Exercise directions
Print the records below word for word, beginning with the first line and ending once the line containing "more complex analysis." is printed.

Provided entries: Begin

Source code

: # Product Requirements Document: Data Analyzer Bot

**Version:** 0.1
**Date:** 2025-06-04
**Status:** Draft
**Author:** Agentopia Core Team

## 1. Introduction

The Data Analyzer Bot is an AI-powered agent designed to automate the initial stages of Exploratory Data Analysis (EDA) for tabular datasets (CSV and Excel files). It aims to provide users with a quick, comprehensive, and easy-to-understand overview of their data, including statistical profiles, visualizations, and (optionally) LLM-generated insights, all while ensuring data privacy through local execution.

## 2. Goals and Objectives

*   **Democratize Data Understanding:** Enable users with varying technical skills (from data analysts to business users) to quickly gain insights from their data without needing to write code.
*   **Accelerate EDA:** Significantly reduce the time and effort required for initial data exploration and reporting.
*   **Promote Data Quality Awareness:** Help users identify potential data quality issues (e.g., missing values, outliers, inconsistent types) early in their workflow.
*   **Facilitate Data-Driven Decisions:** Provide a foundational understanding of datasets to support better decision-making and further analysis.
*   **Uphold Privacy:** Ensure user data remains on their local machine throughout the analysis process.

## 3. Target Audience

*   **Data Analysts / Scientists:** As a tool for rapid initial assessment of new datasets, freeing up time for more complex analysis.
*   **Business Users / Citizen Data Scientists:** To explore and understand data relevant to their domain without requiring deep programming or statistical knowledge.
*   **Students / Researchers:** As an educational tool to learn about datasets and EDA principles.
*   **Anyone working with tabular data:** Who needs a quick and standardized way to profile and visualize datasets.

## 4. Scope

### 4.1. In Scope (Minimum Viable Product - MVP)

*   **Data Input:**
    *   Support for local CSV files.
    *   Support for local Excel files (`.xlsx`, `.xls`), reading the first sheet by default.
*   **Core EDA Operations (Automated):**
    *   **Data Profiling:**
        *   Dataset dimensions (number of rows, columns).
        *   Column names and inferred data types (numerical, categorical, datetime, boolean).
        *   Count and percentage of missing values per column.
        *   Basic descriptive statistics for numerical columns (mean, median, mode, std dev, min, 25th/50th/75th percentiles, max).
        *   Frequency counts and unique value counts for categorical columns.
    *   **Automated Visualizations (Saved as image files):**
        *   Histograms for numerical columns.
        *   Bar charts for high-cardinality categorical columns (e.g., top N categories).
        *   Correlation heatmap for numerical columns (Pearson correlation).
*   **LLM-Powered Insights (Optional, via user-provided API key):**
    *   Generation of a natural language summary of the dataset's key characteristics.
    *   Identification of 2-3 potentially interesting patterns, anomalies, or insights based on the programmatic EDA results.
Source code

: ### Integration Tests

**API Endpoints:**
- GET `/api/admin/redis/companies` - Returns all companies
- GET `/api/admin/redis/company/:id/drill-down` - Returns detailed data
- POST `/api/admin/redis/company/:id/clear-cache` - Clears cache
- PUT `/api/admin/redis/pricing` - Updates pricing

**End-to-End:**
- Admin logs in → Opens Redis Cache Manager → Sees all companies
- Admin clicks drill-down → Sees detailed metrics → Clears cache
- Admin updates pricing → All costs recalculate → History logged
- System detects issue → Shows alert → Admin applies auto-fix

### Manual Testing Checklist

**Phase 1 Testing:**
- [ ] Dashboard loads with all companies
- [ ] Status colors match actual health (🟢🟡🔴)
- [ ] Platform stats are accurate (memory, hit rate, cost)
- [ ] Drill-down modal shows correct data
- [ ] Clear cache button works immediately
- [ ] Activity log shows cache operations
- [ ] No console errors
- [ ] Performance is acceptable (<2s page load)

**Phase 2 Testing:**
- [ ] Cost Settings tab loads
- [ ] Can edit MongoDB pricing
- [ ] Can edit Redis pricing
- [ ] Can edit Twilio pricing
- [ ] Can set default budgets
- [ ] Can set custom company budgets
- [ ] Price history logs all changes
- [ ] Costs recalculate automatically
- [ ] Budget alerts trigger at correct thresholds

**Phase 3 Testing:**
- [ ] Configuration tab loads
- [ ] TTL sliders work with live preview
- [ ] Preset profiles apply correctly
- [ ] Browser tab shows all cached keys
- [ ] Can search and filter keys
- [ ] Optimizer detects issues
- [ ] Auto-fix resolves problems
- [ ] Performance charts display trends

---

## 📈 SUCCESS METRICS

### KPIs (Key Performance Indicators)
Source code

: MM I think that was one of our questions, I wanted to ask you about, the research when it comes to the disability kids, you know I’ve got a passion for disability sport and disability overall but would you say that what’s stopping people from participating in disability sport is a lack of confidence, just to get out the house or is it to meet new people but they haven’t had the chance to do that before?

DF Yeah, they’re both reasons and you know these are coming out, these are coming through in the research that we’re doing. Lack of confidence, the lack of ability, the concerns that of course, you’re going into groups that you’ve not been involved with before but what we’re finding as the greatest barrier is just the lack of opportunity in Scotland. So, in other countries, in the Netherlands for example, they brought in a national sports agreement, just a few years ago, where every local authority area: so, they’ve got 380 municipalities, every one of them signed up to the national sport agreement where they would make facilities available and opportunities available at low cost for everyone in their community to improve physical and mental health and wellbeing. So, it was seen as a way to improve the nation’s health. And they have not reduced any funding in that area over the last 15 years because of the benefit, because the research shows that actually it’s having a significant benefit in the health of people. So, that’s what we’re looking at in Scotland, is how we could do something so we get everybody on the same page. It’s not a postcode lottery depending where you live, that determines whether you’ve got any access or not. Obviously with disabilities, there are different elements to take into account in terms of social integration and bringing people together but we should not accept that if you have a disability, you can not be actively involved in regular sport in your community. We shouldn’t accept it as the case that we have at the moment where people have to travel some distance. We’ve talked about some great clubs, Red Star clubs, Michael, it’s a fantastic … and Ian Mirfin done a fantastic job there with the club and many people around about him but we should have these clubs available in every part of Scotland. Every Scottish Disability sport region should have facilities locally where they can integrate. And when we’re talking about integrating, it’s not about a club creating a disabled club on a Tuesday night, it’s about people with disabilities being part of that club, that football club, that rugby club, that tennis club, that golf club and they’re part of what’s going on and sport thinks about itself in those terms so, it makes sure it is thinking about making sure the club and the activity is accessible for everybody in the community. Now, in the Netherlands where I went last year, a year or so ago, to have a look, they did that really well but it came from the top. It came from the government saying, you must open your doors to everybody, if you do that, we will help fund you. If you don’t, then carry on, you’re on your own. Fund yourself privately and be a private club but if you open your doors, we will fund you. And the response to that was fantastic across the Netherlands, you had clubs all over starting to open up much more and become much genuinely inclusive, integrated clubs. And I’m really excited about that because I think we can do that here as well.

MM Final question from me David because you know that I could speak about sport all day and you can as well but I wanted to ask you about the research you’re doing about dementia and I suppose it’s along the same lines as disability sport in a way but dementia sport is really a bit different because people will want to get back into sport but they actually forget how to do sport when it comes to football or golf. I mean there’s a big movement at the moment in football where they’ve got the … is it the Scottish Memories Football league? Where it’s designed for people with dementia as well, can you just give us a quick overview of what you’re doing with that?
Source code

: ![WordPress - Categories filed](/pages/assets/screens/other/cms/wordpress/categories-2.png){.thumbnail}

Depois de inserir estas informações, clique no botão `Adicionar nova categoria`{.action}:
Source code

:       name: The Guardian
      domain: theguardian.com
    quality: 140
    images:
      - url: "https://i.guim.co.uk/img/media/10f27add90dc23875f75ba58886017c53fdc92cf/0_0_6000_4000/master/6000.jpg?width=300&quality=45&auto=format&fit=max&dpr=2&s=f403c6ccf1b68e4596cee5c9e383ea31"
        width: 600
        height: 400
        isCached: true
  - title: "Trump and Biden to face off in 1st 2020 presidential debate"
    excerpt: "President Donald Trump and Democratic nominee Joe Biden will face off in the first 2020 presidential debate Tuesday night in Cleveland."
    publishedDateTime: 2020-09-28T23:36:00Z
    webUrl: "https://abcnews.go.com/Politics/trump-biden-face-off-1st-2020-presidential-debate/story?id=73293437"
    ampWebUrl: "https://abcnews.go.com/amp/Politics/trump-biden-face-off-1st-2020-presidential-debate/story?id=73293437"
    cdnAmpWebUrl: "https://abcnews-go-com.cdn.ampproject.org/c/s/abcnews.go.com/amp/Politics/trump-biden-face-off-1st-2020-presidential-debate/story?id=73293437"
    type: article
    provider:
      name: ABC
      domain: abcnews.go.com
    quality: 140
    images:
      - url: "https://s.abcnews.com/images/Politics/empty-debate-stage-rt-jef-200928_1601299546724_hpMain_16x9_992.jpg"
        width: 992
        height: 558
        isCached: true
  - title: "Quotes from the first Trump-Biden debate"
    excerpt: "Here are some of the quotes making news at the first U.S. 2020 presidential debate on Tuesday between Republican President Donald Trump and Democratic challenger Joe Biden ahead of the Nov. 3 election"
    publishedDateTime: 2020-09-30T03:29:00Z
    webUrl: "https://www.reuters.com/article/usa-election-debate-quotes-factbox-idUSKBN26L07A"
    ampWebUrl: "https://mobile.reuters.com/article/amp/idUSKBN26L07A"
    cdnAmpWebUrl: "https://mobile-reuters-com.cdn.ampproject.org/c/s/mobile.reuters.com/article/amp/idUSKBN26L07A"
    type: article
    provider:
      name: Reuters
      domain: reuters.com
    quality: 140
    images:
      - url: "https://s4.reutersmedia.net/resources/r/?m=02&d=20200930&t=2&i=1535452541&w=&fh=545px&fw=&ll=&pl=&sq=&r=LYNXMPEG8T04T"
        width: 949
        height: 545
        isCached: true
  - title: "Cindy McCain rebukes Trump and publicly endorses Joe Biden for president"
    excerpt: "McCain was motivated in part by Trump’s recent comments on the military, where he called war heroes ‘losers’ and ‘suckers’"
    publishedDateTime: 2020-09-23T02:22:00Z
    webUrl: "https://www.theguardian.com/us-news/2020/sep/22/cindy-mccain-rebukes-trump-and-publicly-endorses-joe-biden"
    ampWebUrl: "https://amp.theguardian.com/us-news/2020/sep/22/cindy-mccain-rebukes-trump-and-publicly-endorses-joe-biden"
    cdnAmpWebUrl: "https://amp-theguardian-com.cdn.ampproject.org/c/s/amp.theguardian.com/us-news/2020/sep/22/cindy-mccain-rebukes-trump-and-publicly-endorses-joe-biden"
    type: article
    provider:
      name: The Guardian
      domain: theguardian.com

Provided entries: End

Result below
Source code

: # Product Requirements Document: Data Analyzer Bot

**Version:** 0.1
**Date:** 2025-06-04
**Status:** Draft
**Author:** Agentopia Core Team

## 1. Introduction

The Data Analyzer Bot is an AI-powered agent designed to automate the initial stages of Exploratory Data Analysis (EDA) for tabular datasets (CSV and Excel files). It aims to provide users with a quick, comprehensive, and easy-to-understand overview of their data, including statistical profiles, visualizations, and (optionally) LLM-generated insights, all while ensuring data privacy through local execution.

## 2. Goals and Objectives

*   **Democratize Data Understanding:** Enable users with varying technical skills (from data analysts to business users) to quickly gain insights from their data without needing to write code.
*   **Accelerate EDA:** Significantly reduce the time and effort required for initial data exploration and reporting.
*   **Promote Data Quality Awareness:** Help users identify potential data quality issues (e.g., missing values, outliers, inconsistent types) early in their workflow.
*   **Facilitate Data-Driven Decisions:** Provide a foundational understanding of datasets to support better decision-making and further analysis.
*   **Uphold Privacy:** Ensure user data remains on their local machine throughout the analysis process.

## 3. Target Audience

*   **Data Analysts / Scientists:** As a tool for rapid initial assessment of new datasets, freeing up time for more complex analysis.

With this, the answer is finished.